Granjero Pedro y su manada de vaquitas

A las afueras del pueblo se extendía un amplio prado donde vivía una manada de vaquitas. Granjero Pedro iba a verlas cada día y les daba comida y agua fresca. Las vaquitas lo recibían con alegría, alzando la cabeza y moviendo la cola lentamente; algunas, más activas, iban a saludarlo. Algunas seguían pastando o estaban tumbadas descansando. 

Pero todas siempre esperaban con ilusión lo que les traería: además de una nueva ración de heno, también les esperaba un poco de caricias entre los cuernos, algo que a las vaquitas les encantaba. A cambio, las vaquitas le lamían la cara con su lengua áspera para que supiera que estaban agradecidas. 

Cuento de buenas noches - Granjero Pedro y su manada de vaquitas
Granjero Pedro y su manada de vaquitas

La manada ya seguía su tranquilo ritmo: por las mañanas paseaba despacio por el prado, a mediodía buscaba la sombra y por la tarde se reunía de nuevo cerca de la valla. 

Todavía era muy temprano por la mañana y la hierba estaba mojada por el rocío. Pero aquella mañana era diferente a las anteriores. El granjero enseguida notó que había algo distinto en su pradera. Allí arriba, en la colina, su vaquita Berta estaba tumbada de una forma tan extraña y poco natural que a Pedro se le encogió el estómago de miedo. Parecía como si no se moviera en absoluto. 

Pedro no esperó ni un segundo, abrió la puerta y salió corriendo ladera arriba hacia Berta. «Vamos, Berta, ¿qué haces ahí?» murmuró para sí mismo mientras subía la colina. Cuanto más se acercaba y seguía sin ocurrir nada, más se preocupaba por la vaquita. Quería a sus animales más que a nada en el mundo. A cada uno de ellos, y deseaba con todas sus fuerzas que Berta estuviera bien. 
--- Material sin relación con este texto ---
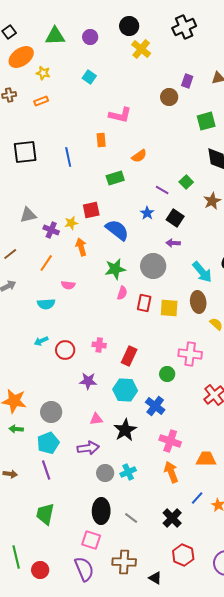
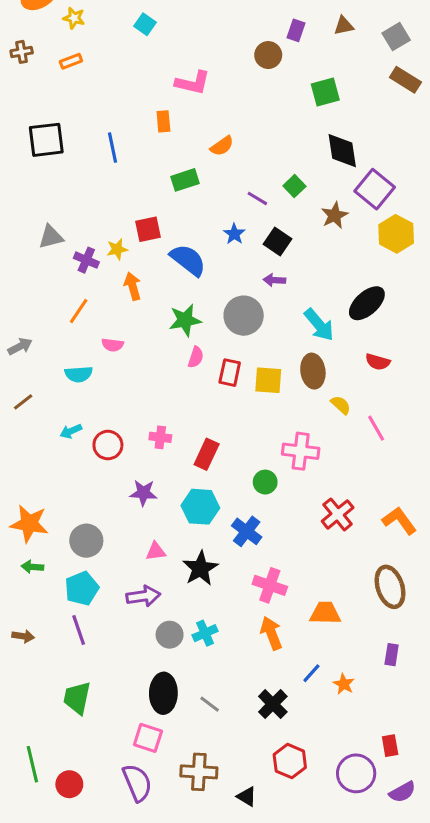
brown line: (10, 254) -> (23, 402), moved

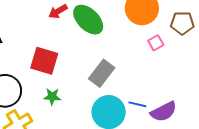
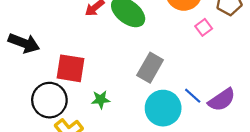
red square: (44, 61) -> (71, 68), moved
blue line: (137, 104) -> (193, 96), turned 36

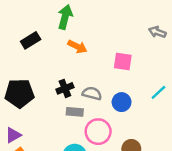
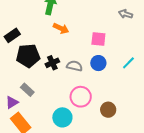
black rectangle: (31, 40) -> (12, 35), moved
black pentagon: (19, 93) -> (28, 56), moved
blue circle: (122, 102) -> (98, 63), moved
gray rectangle: (75, 112) -> (27, 90), moved, turned 40

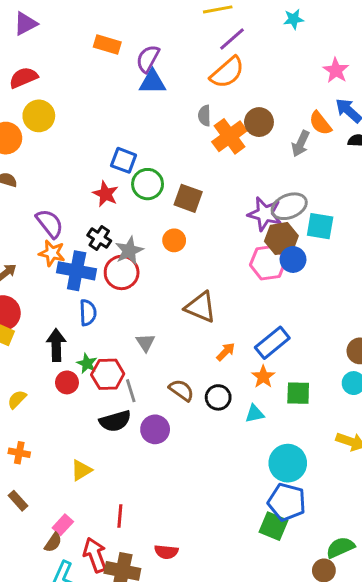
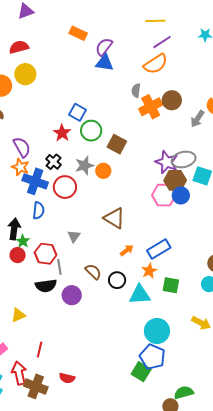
gray star: (129, 251) -> (84, 165), moved
green star: (87, 363) -> (23, 241), moved
cyan triangle: (255, 414) -> (140, 295), size x1.6

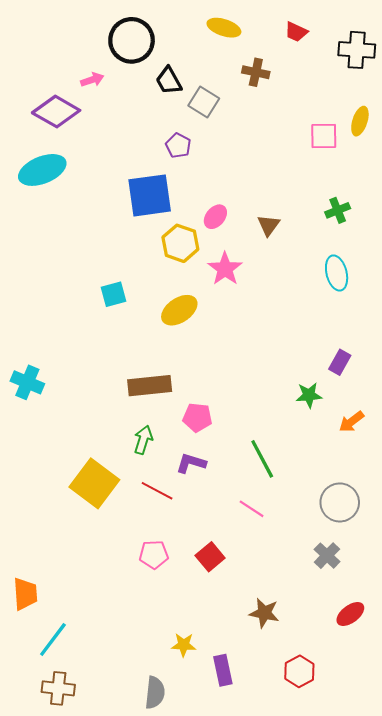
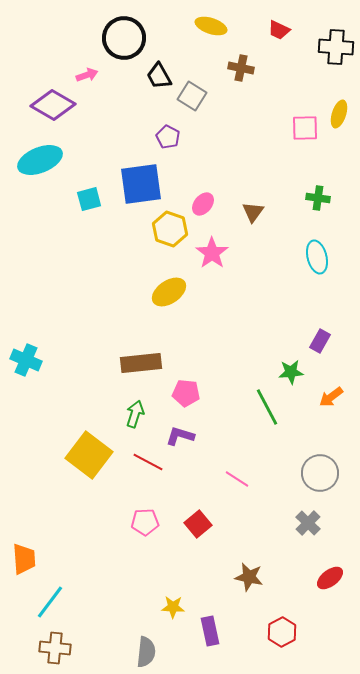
green cross: (338, 210) -> (318, 198), turned 30
cyan square: (113, 294) -> (89, 199), moved
green line: (262, 459) -> (267, 407), moved

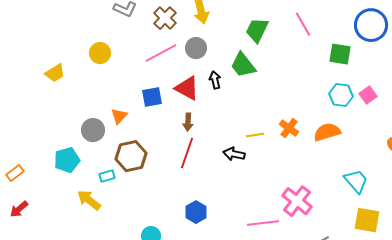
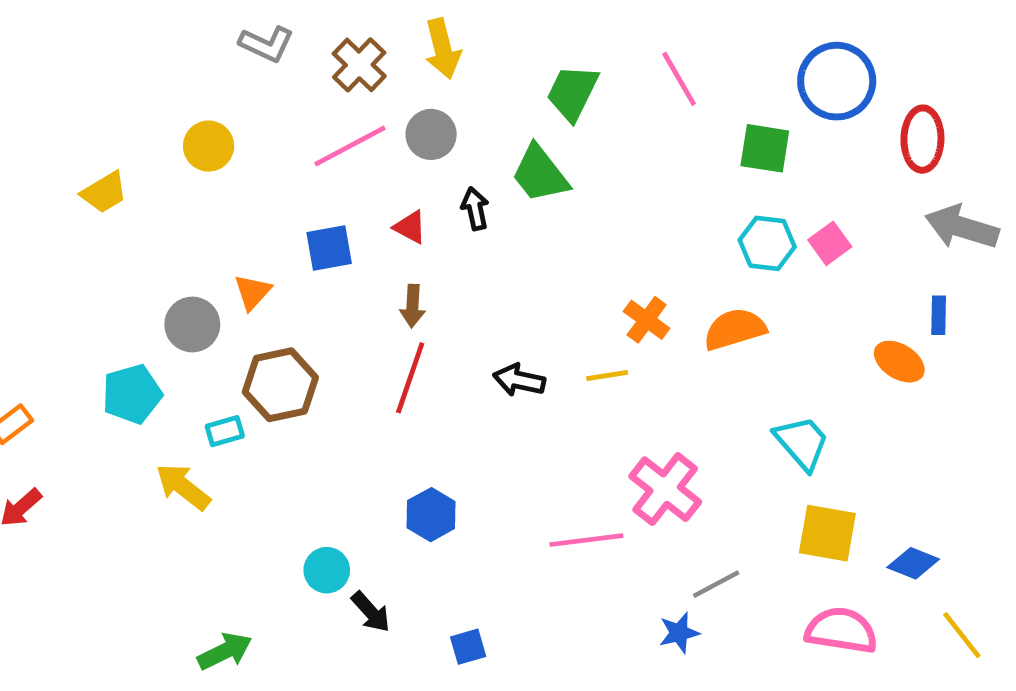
red triangle: (187, 88) -> (410, 227), size x0.6
yellow line: (255, 135) -> (607, 375), moved

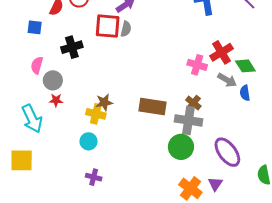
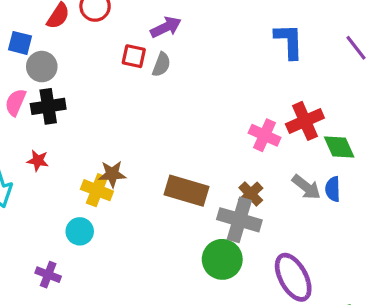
red square: (108, 26) -> (134, 56), size x0.6
black cross: (72, 47) -> (48, 106), moved
gray circle: (53, 80) -> (42, 67), moved
gray arrow: (227, 80) -> (306, 187), moved
purple cross: (94, 177) -> (48, 275), moved

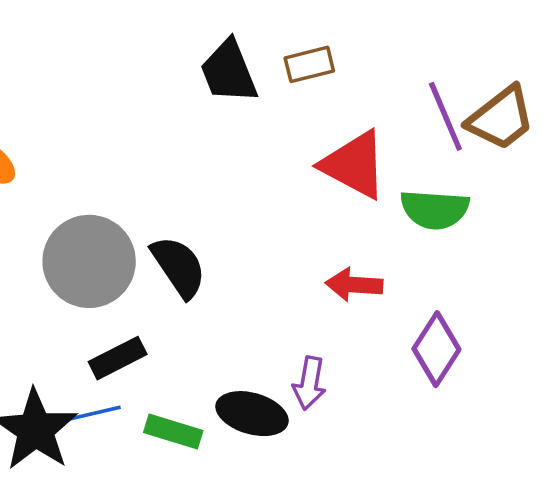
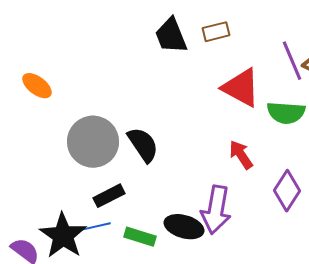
red arrow: (354, 285) -> (241, 155), turned 52
purple arrow: (309, 383) -> (216, 210), size x1.6

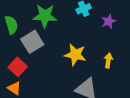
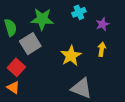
yellow star: (75, 55) -> (71, 56), turned 30
yellow arrow: (108, 60) -> (102, 49), moved

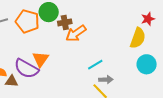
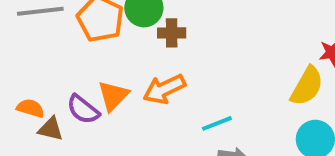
orange arrow: (76, 33) -> (164, 89), moved
purple semicircle: (26, 69) -> (83, 109), size x0.7

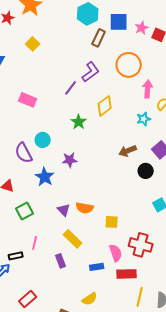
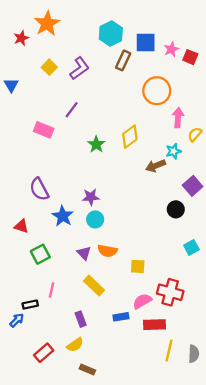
purple L-shape: (91, 72) -> (79, 68), moved
purple line: (71, 88) -> (72, 110), moved
green star: (79, 122) -> (96, 144), moved
cyan circle: (43, 140) -> (95, 219), moved
brown arrow: (128, 151) -> (156, 166), moved
pink semicircle: (116, 253) -> (142, 301), turned -102
purple rectangle: (61, 261) -> (81, 319), moved
yellow semicircle: (90, 299) -> (75, 345), moved

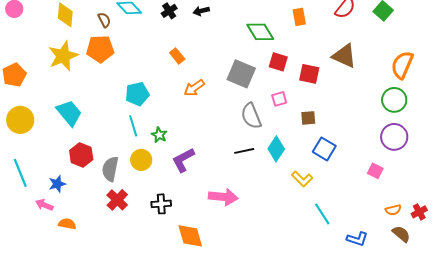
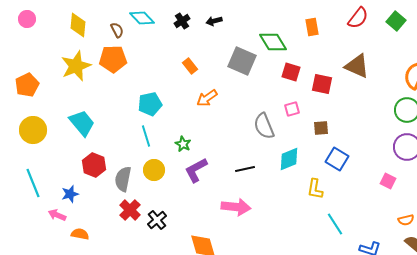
gray square: (241, 74) -> (242, 61), moved
green star: (159, 135) -> (183, 144), moved
cyan diamond: (276, 149) -> (289, 159), turned 35
black line: (244, 151) -> (245, 169), moved
yellow L-shape: (302, 179) -> (315, 189), turned 55
black cross: (161, 204) -> (157, 220), moved, turned -36

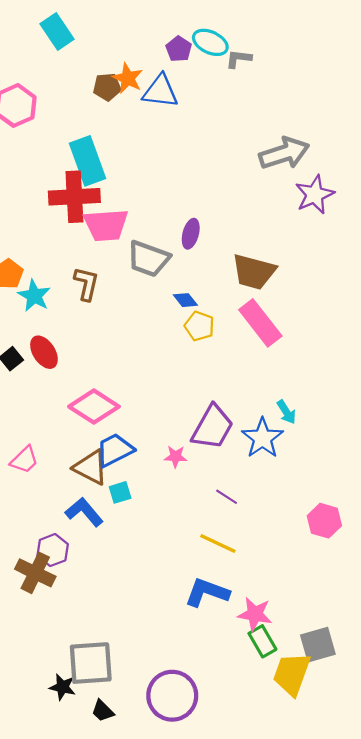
La mayoría del rebaño seguía pastando, pero unas cuantas vaquitas más curiosas se giraron para mirarle y estiraron el cuello. Sentían mucha curiosidad por saber por qué su granjero corría tanto. Percibían su miedo y nerviosismo, pero no sabían a qué temía. 

Cuando llegó corriendo hasta ella, se detuvo en seco. Berta abrió un ojo, respiró perezosamente y lo volvió a cerrar. Pero no le pasaba nada, solo dormitaba en una postura un poco inusual mientras disfrutaba de los primeros rayos del sol. 

—También podrías aprender a descansar como una vaca normal —suspiró Pedro y se sentó a su lado. La vaquita sacudió la cabeza, resopló y apoyó el hocico en su rodilla. 

Mientras tanto, las demás vacas se acercaron. Las observaban desde una distancia segura, pero aun así sentían curiosidad por lo especial que ocurría hoy. Una ternerita más joven incluso se sentó junto a ellas en la hierba. Pero ya sentían que al granjero se le había quitado un peso de encima. Así que poco a poco volvieron a pastar.

Pedro sonrió y observó cómo Berta masticaba feliz una brizna de hierba. El sol ya había subido más alto y el viento acariciaba suavemente la hierba de la colina. Berta por fin se levantó, se estiró las patas y parecía completamente sana. Pedro también se levantó y le dio unas palmaditas en el costado. “Vamos, perezosa. El resto de la manada nos está esperando.” 

Bajaron juntos, Pedro les puso más comida y agua a las vaquitas y estuvo un rato acariciando a cada una. Al irse, esperaba que la próxima vez Berta eligiera una postura un poco más sensata para echarse la siesta. Quizá sea algo menos dramático que la mañana de hoy.